A full tilt space program should be done because we want too - not because of some fear. Fear and money/power gave us our current landscape - not the progress you would expect, specially the last 2500 years.
*reminder to self - put rolling papers on survivalist list...the end doesn't have to be all bad :)
nature is way ahead of us in changing the universe around us...we are still developing methods to understand our own environment much less alter it in a way to totally protect ourselves.
Around 1952, my father I saw what, I suppose, was an asteroid go over central Texas very low or very big. I have seen many satellites since which has given me a better perspective.
There was a military operation, "Operation Longhorn", in process at the time and the object went almost directly over the airport that was hosting it. The Government said that they had observers and radar watching the skies all that night and that nothing went over.
There were eighteen groups of people that reported seeing it. My father and I were not one of them. In those days, people would say that you were crazy, if you reported seeing anything. The government had done a good job of shutting most people up.
I have often wondered what they told the soldiers? One of them moved here after he got out of the army and stayed the rest of his life. You might ask why I did not ask him? He was an alcoholic and I don't think he was of sound mind. Still, I guess I should have asked.
I hope a asteroid comes in and fukcs us up. At least we all die together or everyone dependent on the government vanishes because they can not take care of themselves. Anyways, what a waste of money and brain power.
"Anyways, what a waste of money and brain power.'
Don't be so hard on yourself.
Surprised you read the article in the first place. If, indeed, you read it at all. Having to waste your time and briain power would suggest you didn't. However, if you did, what prompted you to waste time and power to comment?
Don`t count yourself short, you seem plenty stupid !
If I could take boraboy's comment seriously, I might be disgusted. As it is, thanks for the laugh! Perhaps this should be brought to the attention of the Republican party as a possible spending cut.

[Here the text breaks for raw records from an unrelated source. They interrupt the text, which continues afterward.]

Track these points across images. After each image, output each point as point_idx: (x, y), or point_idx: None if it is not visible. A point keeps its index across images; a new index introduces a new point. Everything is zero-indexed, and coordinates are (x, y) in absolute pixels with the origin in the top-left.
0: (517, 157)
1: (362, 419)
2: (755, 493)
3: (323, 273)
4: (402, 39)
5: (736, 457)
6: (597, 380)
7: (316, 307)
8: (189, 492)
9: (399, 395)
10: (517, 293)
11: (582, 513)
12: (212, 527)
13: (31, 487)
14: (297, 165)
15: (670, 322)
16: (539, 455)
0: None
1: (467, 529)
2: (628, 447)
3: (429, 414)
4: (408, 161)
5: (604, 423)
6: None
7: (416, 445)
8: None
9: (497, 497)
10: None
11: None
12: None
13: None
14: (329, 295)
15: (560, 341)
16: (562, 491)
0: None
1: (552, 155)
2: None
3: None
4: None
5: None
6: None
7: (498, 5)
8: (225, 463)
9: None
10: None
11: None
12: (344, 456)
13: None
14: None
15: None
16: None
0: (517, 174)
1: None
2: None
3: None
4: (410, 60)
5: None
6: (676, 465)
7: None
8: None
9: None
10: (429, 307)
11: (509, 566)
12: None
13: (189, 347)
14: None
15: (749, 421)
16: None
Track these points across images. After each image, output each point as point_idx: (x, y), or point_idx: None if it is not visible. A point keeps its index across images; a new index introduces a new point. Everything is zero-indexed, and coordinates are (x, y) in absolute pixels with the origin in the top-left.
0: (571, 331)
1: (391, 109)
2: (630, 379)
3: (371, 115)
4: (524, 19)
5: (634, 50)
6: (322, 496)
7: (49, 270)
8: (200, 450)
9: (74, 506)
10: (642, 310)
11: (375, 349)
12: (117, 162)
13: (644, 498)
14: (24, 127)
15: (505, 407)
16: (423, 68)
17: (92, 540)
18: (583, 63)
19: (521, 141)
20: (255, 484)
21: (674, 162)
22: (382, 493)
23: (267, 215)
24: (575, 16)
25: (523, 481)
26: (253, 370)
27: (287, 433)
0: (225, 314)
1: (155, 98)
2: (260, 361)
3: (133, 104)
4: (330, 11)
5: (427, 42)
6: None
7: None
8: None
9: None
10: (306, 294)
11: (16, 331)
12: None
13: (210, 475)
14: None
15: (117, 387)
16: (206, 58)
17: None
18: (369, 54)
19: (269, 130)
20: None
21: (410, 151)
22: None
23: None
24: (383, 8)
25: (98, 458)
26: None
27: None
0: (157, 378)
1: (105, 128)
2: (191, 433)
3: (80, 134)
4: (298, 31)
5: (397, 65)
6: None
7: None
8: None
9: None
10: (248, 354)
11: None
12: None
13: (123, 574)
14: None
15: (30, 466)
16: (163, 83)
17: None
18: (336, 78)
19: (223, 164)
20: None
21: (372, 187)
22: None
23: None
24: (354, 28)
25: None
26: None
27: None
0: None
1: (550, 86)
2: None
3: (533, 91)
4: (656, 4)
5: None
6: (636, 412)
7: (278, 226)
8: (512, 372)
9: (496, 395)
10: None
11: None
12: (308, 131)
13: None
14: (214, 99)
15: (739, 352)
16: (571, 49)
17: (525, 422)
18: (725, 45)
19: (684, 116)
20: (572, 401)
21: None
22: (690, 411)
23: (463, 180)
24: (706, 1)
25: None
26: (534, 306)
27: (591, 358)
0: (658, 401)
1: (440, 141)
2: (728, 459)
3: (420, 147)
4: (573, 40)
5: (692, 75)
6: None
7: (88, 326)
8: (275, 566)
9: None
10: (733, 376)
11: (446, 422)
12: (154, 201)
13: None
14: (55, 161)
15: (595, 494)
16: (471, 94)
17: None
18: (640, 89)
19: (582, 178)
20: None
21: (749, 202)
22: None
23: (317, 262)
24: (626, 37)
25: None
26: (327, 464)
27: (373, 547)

HaHa Wormwood is coming and we can do NOTHING about.
Actually, I think Wormwood is a town in Mississippi. What we have learned is that if the asteroid is 330 feet in diameter and is coming at us in direction of the sun, we haven't a chance to do anything. It will also depend upon the make up of the asteroid and its trajectory as to the damage it would cause. A Nickle/Iron asteroid coming straight down would likely wipe out a good part of a state or if it landed in the ocean would create a wave several hundred feet high. Now don't you feel much more secure?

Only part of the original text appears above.